I’ve been seeing a lot of recipes for simple, flourless pancakes lately. We’re not really the most healthy-recipe conscious household, but I was intrigued by this two-ingredient option.

It’s so simple that there’s not really a recipe. You mash up a banana, and you whisk it well into two eggs. Then you pour it into a skillet and resume the normal pancake-making process.

That’s it.

No flours or oils or other ingredients. Simple pancakes. (Though I will say that I started with a small banana and found I needed an additional small banana to get the right “batter” consistency, so watch for that.)

You might say, “Are these going to taste too much like bananas?” That was my concern, too, but I found they were not overly banana at all. Just enough, and just the right moist texture.
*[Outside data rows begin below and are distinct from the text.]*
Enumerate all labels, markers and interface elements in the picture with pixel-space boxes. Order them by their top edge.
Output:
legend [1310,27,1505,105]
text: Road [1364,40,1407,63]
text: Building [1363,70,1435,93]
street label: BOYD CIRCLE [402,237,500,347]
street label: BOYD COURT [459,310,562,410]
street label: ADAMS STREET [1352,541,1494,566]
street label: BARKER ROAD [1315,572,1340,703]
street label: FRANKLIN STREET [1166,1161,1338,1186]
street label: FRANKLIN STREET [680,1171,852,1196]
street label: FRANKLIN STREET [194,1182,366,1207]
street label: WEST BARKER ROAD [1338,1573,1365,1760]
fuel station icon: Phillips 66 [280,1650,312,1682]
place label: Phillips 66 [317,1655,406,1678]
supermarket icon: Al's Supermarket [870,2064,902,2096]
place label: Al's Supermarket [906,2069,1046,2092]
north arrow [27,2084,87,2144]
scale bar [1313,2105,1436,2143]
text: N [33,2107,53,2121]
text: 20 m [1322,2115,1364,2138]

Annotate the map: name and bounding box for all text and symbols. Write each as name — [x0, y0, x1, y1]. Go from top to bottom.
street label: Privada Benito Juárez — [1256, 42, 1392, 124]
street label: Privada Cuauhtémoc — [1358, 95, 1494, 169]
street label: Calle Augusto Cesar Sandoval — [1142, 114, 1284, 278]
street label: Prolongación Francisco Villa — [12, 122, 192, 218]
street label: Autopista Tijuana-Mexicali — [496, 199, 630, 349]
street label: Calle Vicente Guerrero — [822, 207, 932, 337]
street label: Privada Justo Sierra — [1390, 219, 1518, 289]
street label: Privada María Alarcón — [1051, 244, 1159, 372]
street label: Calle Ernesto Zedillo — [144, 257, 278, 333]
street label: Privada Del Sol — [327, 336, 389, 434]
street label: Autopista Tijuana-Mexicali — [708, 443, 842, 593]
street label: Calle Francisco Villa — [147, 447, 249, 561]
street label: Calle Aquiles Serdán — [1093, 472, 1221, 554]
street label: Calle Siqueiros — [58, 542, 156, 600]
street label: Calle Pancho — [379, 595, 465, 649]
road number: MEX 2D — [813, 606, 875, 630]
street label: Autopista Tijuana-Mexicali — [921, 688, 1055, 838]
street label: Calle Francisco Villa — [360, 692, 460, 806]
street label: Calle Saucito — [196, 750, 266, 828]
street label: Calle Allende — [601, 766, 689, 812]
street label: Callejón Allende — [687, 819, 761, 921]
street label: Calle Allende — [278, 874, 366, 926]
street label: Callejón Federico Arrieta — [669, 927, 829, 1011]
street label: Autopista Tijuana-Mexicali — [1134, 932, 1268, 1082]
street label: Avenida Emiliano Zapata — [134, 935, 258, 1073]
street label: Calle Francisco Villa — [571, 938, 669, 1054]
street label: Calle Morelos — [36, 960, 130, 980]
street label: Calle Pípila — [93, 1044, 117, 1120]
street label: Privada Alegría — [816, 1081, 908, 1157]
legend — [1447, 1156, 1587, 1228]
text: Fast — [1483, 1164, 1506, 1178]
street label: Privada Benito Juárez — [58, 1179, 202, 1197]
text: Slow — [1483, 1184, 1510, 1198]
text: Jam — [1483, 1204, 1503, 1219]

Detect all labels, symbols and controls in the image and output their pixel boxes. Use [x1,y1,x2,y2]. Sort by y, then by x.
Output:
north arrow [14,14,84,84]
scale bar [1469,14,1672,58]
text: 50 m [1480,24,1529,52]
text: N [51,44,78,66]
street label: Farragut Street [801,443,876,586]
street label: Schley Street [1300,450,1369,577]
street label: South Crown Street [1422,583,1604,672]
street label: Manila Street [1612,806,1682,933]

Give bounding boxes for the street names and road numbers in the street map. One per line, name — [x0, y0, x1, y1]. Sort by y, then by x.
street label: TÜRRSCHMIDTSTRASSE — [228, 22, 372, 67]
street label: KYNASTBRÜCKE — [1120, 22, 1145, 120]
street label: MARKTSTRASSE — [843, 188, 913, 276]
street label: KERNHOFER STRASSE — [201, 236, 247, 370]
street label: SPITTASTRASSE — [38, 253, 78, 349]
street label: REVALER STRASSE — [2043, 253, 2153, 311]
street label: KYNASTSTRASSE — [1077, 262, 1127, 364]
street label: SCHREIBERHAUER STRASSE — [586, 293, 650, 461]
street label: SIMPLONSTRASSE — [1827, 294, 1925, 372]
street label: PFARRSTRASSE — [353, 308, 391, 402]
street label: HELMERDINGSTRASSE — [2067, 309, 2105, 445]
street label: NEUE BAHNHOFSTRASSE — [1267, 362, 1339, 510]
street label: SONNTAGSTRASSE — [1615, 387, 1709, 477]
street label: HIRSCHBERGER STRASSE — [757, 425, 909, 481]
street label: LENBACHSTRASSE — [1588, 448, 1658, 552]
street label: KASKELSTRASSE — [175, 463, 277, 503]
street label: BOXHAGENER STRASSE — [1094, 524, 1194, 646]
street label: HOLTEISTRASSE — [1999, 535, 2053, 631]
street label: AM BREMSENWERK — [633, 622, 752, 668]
I was also worried this would turn out like some kind of horrible banana scrambled egg, omelet or frittata dish. Not in the least. Wowed by the results, I topped a short stack with a few blueberries and a little syrup, and I had a delicious breakfast. For people on the go, I could see topping a pancake with a little peanut butter, rolling it up and taking care of breakfast on a busy morning.

A lot of recipes sell “simple” and “healthy,” and many don’t deliver. This one does. For their simplicity, their nutrition and their delightful flavor and texture, I highly recommend trying banana pancakes.